では、残炎の候の使い方の例文をご紹介します。
私的な季節の挨拶状とビジネスレターに分けてまとめていますので、結びの挨拶も併せて参考にしてくださいね!
漢語調の時候の挨拶の前提として、「残炎の候」「残炎の折(おり)」「残炎の砌(みぎり)」のどれを使ってもOKです。
口語調(和文調)の挨拶よりフォーマルな印象で、主に改まった相手に使用される傾向もあります。
私的な季節の挨拶状の例文と結び
【書き出し】
- 拝啓 残炎の候、○○様にはお元気でご活躍のことと存じます。
- 拝呈 残炎の候、皆様いよいよご健勝にてご活躍のこととお慶び申し上げます。
- 謹啓 残炎の候、皆様にはますますご清祥のことと拝察し、お慶び申し上げます
- 謹呈 残炎の候、ご家族様にはいよいよご清適の段大慶に存じます。
- 恭敬 残炎の候、ご尊家様におかれましては益々ご清福の御事慶賀の至りに存じます。
残炎の候だけで季節感は伝わりますので、続けて相手の健康を祝う言葉を述べておきましょう。
「~のことと」の代わりとして「~の段」「~の由」「~の趣」「~の御事」なども便利です。

========================

◆ **作業内容**
**A)** 次の(i)〜(iii)が残炎の候の文章の内容と合っているか、それぞれ「はい」か「いいえ」で答え、決め手になる文章中の言葉をそのまま引用してください。(i) 漢語調の時候の挨拶では、「残炎の候」「残炎の折」「残炎の砌」のどれを使ってもよい。(ii) 漢語調の挨拶は、口語調の挨拶よりくだけた印象になる。(iii) 残炎の候のあとには、相手の健康を祝う言葉を続けるとよい。
**B)** 残炎の候の文章を2文でまとめてください。
**C)** 残炎の候の文章から、「- 謹啓 残炎の候、皆様にはますますご清祥のことと拝察し、お慶び申し上げます」と「う言葉を述べておきましょう。」の間を、両端の言葉も含めて一字一句そのまま書き写してください。

========================

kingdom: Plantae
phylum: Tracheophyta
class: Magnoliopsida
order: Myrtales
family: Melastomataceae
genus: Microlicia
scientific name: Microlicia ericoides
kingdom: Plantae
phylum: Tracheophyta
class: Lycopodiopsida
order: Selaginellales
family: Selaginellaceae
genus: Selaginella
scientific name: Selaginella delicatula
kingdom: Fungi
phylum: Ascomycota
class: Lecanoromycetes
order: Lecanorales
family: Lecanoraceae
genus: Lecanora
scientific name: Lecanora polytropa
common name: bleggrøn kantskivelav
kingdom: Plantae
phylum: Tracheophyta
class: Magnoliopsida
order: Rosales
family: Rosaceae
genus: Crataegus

========================

◆ **想定される答え**
**A)**
(i) はい。「「残炎の候」「残炎の折(おり)」「残炎の砌(みぎり)」のどれを使ってもOKです」
(ii) いいえ。「口語調(和文調)の挨拶よりフォーマルな印象で」
(iii) はい。「続けて相手の健康を祝う言葉を述べておきましょう」

**B)** 残炎の候の例文は私的な季節の挨拶状とビジネスレターに分けて紹介されており、漢語調の時候の挨拶では「残炎の候」「残炎の折」「残炎の砌」のどれを使ってもよく、口語調の挨拶よりフォーマルな印象だとされている。残炎の候だけで季節感は伝わるので、続けて相手の健康を祝う言葉を述べるとよく、「~のことと」の代わりに「~の段」「~の由」「~の趣」「~の御事」なども使える。

**C)**
- 謹啓 残炎の候、皆様にはますますご清祥のことと拝察し、お慶び申し上げます
- 謹呈 残炎の候、ご家族様にはいよいよご清適の段大慶に存じます。
- 恭敬 残炎の候、ご尊家様におかれましては益々ご清福の御事慶賀の至りに存じます。
残炎の候だけで季節感は伝わりますので、続けて相手の健康を祝う言葉を述べておきましょう。